I'm just a humble engineer but have done a lot of pH testing on my own display. Baseline was night-day swing of 7.8 to 8.2ish. Alk of approx 8.5. Outside air CO2 is 350-450 ppm, inside 400 to 1000 ppm. My skimmer is a Simplicity 240DC, total display volume ~120gal. I have two pH probes (Apex and Milwaukee) and calibrate them monthly.

  • Running a skimmer pulling inside air had no significant impact on pH.
  • Running a skimmer that pulls outside air had a detectable but modest increase in nightime pH, the nightime minimum increased to approx 7.9
  • Running skimmer air intake through about 3ft of 2in PVC pipe filled with soda lime had a very significant impact on pH, and I was able to "peg" pH at ~8.3 all night long. It worked both using inside or outside air. Doing it in a "recirculating" setup allowed my soda lime to last 2 or 3 times longer. However even in recirculating mode, the soda lime was eventually consumed and then stopped working. I decided this way was not cost-effective for me.

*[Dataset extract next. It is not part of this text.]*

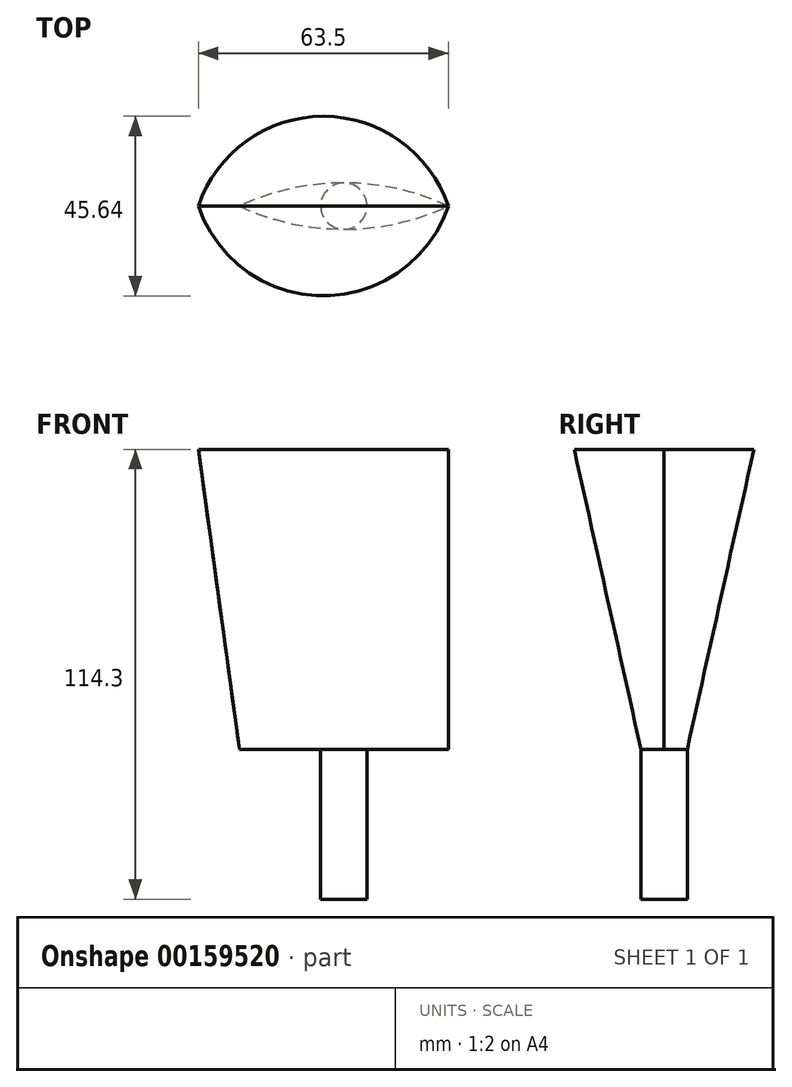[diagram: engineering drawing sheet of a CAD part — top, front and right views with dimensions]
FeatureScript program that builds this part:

  • Using a powerful air pump placed outside (rated for 80lpm) to force more outside air into the skimmer increased nightime minimum pH to almost 8.0
  • Using the same 80lpm air pump outside with large Pentaire airstones placed in a covered sump I am able to peg pH at ~8.3 all night. This is the most cost-effective method that I've found.

Hope this helps.
80lpm is a lot! How big is the tank?